Questa frase è diventata celebre in Italia per essere stata citata dal comico Daniele Luttazzi durante un monologo a Raiperunanotte (Bologna, 2010), che si concludeva con queste parole: "Quando quel fazioso di Berlusconi vi dirà che voi siete mossi dall'odio, voi replicate con le parole del grande oratore latino Quintiliano che ricordava: 'Odiare i mascalzoni è cosa nobile'. Perché è cosa nobile? Ce lo ricorda Aristofane ne I cavalieri, diceva: 'Ingiuriare i mascalzoni con la satira è cosa nobile. A ben vedere significa onorare gli onesti'". Ma nelle diverse traduzioni da noi consultate de I cavalieri (424 a.e.c. - Atto quarto, scena terza) di Aristofane, la citazione differisce per un piccolo particolare: la mancanza della parola "satira". Si veda ad esempio: "Ingiuriare i sudicioni, non è peccato: significa onorare gli onesti, a pensarci bene" (traduzione di Benedetto Marzullo, 2003); oppure: "Se ben guardi, fra gli onesti par che biasimo non frutti, / ma che invece elogio meriti dire mal dei farabutti" (traduzione di Ettore Romagnoli); oppure: "Maledir lice ai tristi, e non è invidia, / ma a chi ben pensa onor del giusto" (traduzione di Coriolano Di Bagnolo, 1850). Come si sarà notato, in tutte le traduzioni non è presente il termine "satira", che pare, dunque, sia un'aggiunta arbitraria da parte di Luttazzi.
Io amo la notte perché di notte tutti i colori sono uguali e io sono uguale agli altri.
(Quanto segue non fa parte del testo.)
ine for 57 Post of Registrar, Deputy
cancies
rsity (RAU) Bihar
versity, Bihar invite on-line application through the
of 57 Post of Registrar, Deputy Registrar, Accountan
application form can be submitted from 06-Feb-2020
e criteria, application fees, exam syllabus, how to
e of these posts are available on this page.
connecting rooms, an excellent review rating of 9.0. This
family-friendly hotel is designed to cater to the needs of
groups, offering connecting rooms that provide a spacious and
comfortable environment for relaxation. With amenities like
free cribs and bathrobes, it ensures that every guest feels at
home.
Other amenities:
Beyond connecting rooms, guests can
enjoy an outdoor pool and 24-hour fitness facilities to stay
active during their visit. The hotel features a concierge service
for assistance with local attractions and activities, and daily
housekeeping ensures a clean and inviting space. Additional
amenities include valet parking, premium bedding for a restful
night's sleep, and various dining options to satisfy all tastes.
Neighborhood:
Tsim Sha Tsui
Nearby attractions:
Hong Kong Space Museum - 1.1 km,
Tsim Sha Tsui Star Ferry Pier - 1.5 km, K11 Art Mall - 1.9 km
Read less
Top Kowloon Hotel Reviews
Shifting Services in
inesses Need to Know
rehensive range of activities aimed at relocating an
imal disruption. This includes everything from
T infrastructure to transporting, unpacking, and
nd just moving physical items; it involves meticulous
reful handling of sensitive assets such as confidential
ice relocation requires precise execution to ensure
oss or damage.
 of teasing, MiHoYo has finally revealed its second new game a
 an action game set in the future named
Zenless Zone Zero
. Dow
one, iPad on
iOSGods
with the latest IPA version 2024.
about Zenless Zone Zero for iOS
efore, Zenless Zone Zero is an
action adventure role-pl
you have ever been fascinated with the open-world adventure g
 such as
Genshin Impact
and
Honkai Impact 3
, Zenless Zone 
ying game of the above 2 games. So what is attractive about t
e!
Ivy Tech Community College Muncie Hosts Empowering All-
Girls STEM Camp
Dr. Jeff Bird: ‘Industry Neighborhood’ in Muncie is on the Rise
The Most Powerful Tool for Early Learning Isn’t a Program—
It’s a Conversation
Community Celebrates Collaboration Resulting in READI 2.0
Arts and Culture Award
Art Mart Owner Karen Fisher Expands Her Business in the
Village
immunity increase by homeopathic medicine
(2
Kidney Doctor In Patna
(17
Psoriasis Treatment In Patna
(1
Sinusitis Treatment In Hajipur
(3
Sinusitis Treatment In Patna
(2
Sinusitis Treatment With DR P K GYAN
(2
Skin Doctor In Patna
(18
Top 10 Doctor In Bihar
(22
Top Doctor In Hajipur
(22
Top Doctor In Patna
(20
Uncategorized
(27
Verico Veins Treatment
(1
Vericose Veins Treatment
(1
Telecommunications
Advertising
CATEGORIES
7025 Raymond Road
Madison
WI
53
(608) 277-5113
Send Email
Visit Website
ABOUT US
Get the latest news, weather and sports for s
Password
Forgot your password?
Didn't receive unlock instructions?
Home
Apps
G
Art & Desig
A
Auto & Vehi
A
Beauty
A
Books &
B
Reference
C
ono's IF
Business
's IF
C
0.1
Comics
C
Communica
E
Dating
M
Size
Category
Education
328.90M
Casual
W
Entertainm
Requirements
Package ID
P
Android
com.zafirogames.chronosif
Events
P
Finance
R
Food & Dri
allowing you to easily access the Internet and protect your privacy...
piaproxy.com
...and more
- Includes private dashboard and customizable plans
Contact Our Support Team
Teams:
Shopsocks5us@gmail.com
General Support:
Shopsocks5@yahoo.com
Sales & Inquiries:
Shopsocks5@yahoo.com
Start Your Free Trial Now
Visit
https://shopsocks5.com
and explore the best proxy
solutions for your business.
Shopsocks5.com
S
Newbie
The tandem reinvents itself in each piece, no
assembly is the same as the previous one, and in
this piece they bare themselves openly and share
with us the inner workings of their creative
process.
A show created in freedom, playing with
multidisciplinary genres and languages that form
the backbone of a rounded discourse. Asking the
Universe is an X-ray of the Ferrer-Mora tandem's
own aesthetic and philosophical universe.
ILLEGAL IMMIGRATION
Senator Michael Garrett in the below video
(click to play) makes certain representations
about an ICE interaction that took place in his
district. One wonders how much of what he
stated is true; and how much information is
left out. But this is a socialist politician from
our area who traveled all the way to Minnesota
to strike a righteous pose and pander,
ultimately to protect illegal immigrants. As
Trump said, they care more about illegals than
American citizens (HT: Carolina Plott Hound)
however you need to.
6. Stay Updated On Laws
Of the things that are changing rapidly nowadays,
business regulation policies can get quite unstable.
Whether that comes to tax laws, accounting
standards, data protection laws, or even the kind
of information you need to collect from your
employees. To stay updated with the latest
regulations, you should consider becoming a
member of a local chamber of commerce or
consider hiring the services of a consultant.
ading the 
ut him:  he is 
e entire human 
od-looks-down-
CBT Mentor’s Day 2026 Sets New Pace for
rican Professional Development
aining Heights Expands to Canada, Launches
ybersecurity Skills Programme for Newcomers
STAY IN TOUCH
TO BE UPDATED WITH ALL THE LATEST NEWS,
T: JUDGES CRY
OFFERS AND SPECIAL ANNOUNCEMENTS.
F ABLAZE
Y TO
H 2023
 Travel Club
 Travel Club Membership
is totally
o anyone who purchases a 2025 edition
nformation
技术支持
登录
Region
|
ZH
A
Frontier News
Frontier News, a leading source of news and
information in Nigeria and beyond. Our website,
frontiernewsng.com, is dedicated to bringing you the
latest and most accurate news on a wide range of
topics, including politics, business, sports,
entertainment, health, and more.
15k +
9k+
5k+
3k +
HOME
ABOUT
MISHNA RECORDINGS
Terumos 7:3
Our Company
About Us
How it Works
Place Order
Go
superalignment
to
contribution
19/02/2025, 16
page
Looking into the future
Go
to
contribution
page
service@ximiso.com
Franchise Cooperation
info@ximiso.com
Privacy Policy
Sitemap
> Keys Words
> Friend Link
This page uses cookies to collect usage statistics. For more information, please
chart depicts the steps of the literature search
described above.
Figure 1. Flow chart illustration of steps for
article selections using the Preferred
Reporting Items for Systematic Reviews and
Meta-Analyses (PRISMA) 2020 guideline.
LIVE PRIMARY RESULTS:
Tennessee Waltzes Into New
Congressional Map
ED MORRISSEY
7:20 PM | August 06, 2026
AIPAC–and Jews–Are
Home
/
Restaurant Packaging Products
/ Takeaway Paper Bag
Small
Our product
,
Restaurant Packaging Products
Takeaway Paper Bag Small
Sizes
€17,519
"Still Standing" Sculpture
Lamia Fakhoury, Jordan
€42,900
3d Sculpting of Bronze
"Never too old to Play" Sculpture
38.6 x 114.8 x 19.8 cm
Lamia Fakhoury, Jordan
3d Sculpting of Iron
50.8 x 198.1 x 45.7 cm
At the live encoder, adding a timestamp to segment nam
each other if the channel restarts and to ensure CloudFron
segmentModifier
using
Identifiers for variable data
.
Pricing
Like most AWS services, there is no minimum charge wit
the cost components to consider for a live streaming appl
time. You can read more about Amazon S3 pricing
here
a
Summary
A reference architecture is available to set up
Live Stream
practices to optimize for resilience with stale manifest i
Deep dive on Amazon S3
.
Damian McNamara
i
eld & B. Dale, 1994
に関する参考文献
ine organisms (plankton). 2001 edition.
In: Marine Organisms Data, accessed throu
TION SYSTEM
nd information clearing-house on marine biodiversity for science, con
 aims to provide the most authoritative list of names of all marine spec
Questa frase si trova in molti siti italiani attribuita a Bob Marley. Ci si aspetterebbe, quindi, di trovarla facilmente anche in lingua originale, ma non è così. La frase in inglese non esiste. Facendo una ricerca su internet si scopre invece con sorpresa che si tratta di alcuni versi tratti da una poesia intitolata La notte, composta da una studentessa della scuola secondaria di primo grado [sic!], che si chiama Elissa Kondo: "La mia mente fa mille pensieri. / Cammino e osservo il mondo che mi circonda, / noto le tante differenze tra le uguaglianze. / Un uomo mi guarda con aria cupa, quasi a volermi eliminare col suo sguardo. / Elimina me, che amo la notte, / perché di notte tutti i colori sono uguali / ed io sono nel buio uguale agli altri". Si tratta dunque del caso assai frequente della frase di una persona sconosciuta ai più, che viene condivisa sul web firmandola in mala fede col nome di una celebrità per fare bella figura e coinvolgere maggiormente gli altri.
Io ho quel che ho donato.
Celebre motto di Gabriele D'Annunzio ripreso dal De beneficiis di Seneca in cui si cita un passo del poeta Rabirio.
Io so' io, e voi non siete un cazzo!
Questa frase è particolarmente nota per essere stata pronunciata da Alberto Sordi nel film Il marchese del Grillo (1981) diretto da Mario Monicelli: "Ah... me dispiace, ma io so' io – e voi non siete un cazzo!" (il Marchese Del Grillo rivolto a dei popolani in arresto, mentre lui, per i suoi titoli nobiliari, è lasciato andare). Non tutti sanno, però, che questa frase è una citazione da un sonetto di Giuseppe Gioacchino Belli: Li soprani der monno vecchio (1832): "C’era una vorta un Re cche ddar palazzo / mannò ffora a li popoli st’editto: / «Io sò io, e vvoi nun zete un cazzo, / sori vassalli bbuggiaroni, e zzitto".
Io vorrei che l'ultimo dei re fosse strangolato con gli intestini dell'ultimo dei preti.
Vedi in questa sezione nella pagina A-F: E con le budella dell'ultimo prete / stringeremo il collo all'ultimo re.